**SOURCE DATA:**
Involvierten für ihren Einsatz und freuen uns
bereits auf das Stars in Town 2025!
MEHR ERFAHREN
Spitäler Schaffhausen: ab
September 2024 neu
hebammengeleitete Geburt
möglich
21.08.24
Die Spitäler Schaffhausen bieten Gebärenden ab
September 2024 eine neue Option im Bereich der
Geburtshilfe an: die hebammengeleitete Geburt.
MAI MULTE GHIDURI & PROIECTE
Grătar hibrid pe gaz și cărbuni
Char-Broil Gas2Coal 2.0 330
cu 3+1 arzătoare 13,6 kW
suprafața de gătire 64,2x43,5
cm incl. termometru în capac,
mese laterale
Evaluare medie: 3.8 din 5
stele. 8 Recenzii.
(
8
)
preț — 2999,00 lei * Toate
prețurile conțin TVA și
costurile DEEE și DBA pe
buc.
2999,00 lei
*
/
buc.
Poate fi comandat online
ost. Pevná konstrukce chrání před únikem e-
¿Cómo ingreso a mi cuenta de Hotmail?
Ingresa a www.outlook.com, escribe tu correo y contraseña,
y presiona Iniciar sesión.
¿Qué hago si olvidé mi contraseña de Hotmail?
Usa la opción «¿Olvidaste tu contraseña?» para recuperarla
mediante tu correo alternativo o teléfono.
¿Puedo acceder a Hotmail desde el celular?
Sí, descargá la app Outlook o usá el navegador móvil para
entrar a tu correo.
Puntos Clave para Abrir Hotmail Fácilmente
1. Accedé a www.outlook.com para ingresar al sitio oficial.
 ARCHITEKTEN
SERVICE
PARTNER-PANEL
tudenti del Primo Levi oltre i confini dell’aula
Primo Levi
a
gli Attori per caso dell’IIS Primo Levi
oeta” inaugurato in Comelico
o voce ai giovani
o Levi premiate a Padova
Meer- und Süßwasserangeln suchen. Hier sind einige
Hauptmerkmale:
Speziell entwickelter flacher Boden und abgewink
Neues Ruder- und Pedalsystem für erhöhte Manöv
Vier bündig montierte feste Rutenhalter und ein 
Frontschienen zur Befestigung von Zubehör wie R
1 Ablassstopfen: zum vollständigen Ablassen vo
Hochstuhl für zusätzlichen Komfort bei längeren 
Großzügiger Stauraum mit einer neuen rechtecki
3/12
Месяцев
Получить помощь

**WORK TO BE COMPLETED:**
Which lines run from the one containing "PARTNER-PANEL" to the end of the data? Output them exactly, with nothing added.

**TASK RESPONSE:**
PARTNER-PANEL
tudenti del Primo Levi oltre i confini dell’aula
Primo Levi
a
gli Attori per caso dell’IIS Primo Levi
oeta” inaugurato in Comelico
o voce ai giovani
o Levi premiate a Padova
Meer- und Süßwasserangeln suchen. Hier sind einige
Hauptmerkmale:
Speziell entwickelter flacher Boden und abgewink
Neues Ruder- und Pedalsystem für erhöhte Manöv
Vier bündig montierte feste Rutenhalter und ein 
Frontschienen zur Befestigung von Zubehör wie R
1 Ablassstopfen: zum vollständigen Ablassen vo
Hochstuhl für zusätzlichen Komfort bei längeren 
Großzügiger Stauraum mit einer neuen rechtecki
3/12
Месяцев
Получить помощь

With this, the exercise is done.